- [TO-DO ITEM]
Each line of the records that holds "squares" should be shown in full.

- [EXERCISE INPUT]
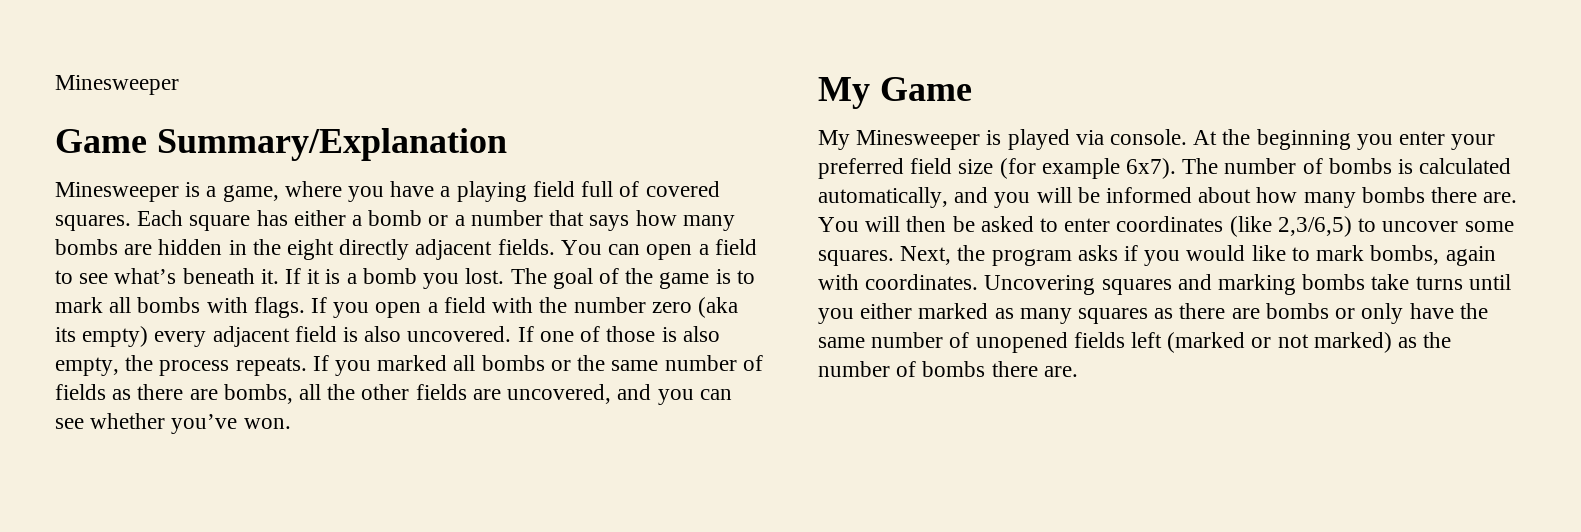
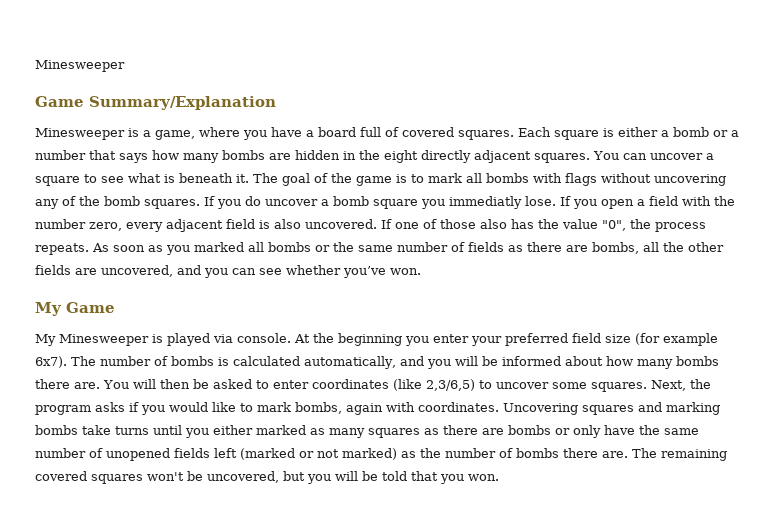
[456,181,575,202] playing field -> [318,127,356,137] board
[256,210,288,226] has -> [603,128,614,137] is
[497,239,555,255] fields. -> [534,153,590,163] squares.
[646,239,757,260] [55,268,505,289] open a field to see what’s beneath it. If it is a bomb you lost. -> [649,153,714,160] [35,173,249,186] uncover a square to see what is beneath it.
[253,297,305,318] flags. -> [565,173,726,186] [35,196,556,209] flags without uncovering any of the bomb squares. If you do uncover a bomb square you immediatly lose.
[651,297,738,318] [55,326,149,347] zero (aka its empty) -> [89,222,122,231] zero,
[661,326,720,342] [55,355,329,376] is also empty, the process repeats. If -> [480,219,706,232] [35,243,163,255] also has the value "0", the process repeats. As soon as
(1078, 371) none -> [632,448,727,461] [35,471,499,484] The remaining covered squares won't be uncovered, but you will be told that you won.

- [WRITTEN RESPONSE]
[497,239,555,255] fields. -> [534,153,590,163] squares.
[253,297,305,318] flags. -> [565,173,726,186] [35,196,556,209] flags without uncovering any of the bomb squares. If you do uncover a bomb square you immediatly lose.
(1078, 371) none -> [632,448,727,461] [35,471,499,484] The remaining covered squares won't be uncovered, but you will be told that you won.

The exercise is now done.